Und alle zusammen wussten sie in Russland nicht, was sie tun. Sie dachten, wird schon, findet sich, wir sind eine Turniermannschaft, waren es schon immer, Halbfinale ist so gut wie gebucht, die bewährten Kräfte werden es richten.

Der DFB hat 7.043.964 Mitglieder, ihm gehören 24.958 Vereine an. Wer sich die Mannschaftsaufstellungen der Dritt- und Viertligisten in den Pokalspielen der vergangen Tage durchlas, bekam eine Ahnung davon, was der Fußball vermag: Spieler mit buntester Herkunft und buntesten Namen zu einer Mannschaft zu formen. Dass sie gemeinsam spielen, ist wichtiger als ihre Herkunft. Man nennt das Integration durch Sport. Darin lag schon immer ein historischer Verdienst.

Der DFB ist ein selbstverliebter Betrieb

Von allein scheinen Löw/Bierhoff/Grindel nicht darauf zu kommen, welchen Beitrag der Fußball im Interesse des Landes und seiner Gesellschaft leistet. Ihnen ist passiert, was Leuten passiert, die zu lange dort sind, wo sie sind, und zu lange das machen, was sie schon immer gemacht haben: Sie haben aus den Augen verloren, worum es geht. Uns. Dem Land. Dem Fußball.

Ganz oben ist der DFB ein selbstverliebter und selbstverlorener Betrieb. Jeder will dringend bleiben, was er ist. Jeder gelobt Einsicht und Änderung. Jeder bekennt sich zur Erneuerung. Wie die SPD.

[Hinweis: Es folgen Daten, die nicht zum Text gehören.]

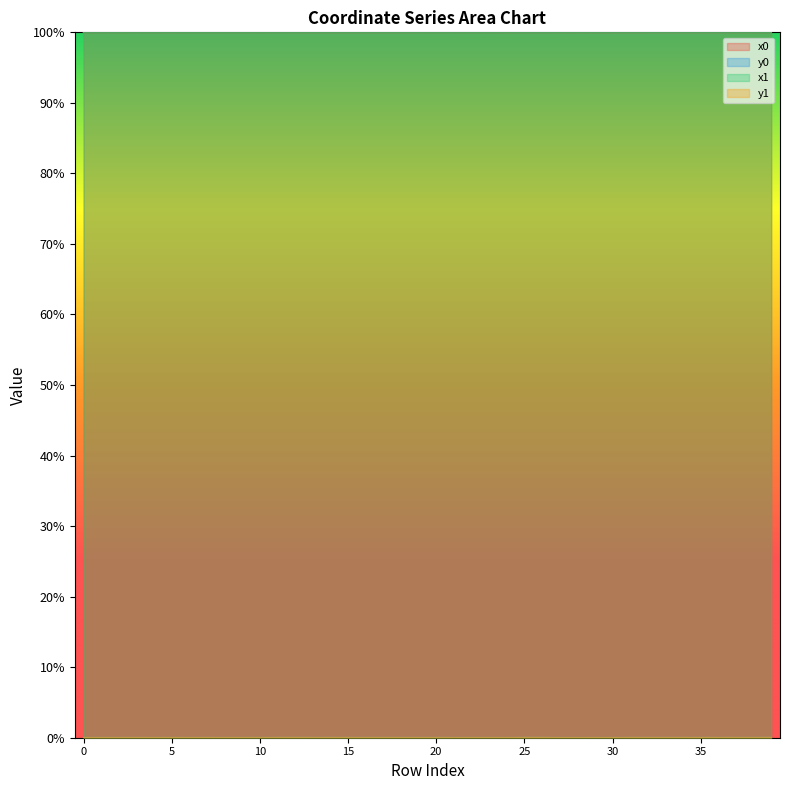

What is the spread (max minus min) of values at 28?

100.0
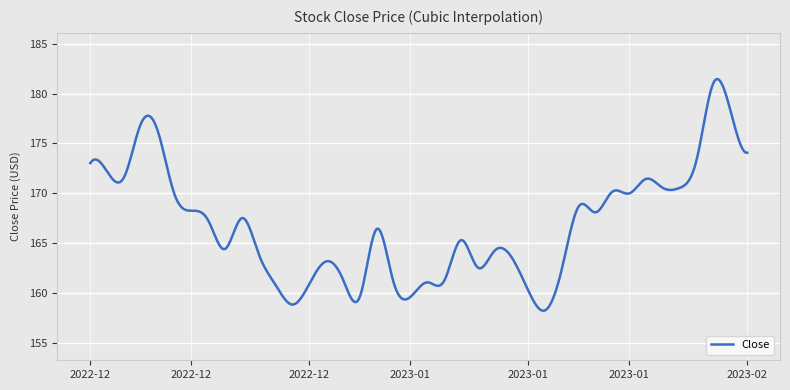

What is the smallest value displayed?

158.2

Sie waren Weltmeister, aber das ist Vergangenheit. Sie müssen kleine Brötchen backen, das ist die gerechte Strafe. Sie sind zur Bewährung frei, sie stehen unter Beobachtung. Das nächste Spiel ist immer das Schwerste, das nächste Turnier fängt immer wieder von vorne an: Hat Sepp Herberger gesagt und wo er recht hat, hat er heute noch recht.

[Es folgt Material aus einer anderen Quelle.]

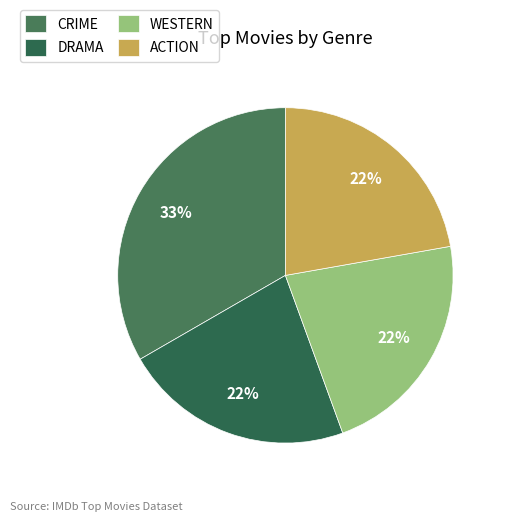

Does WESTERN account for over 50% of the chart?

No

Jetzt steigen Löw/Grindel/Bierhoff wieder in denselben Fluss und sind nicht klüger als zuvor. Sie schaffen es noch und vergällen uns die schönsten 90 Minuten, die es geben kann.

Am 6. September spielt Deutschland gegen Frankreich. Ich freue mich darauf. Auf den Weltmeister.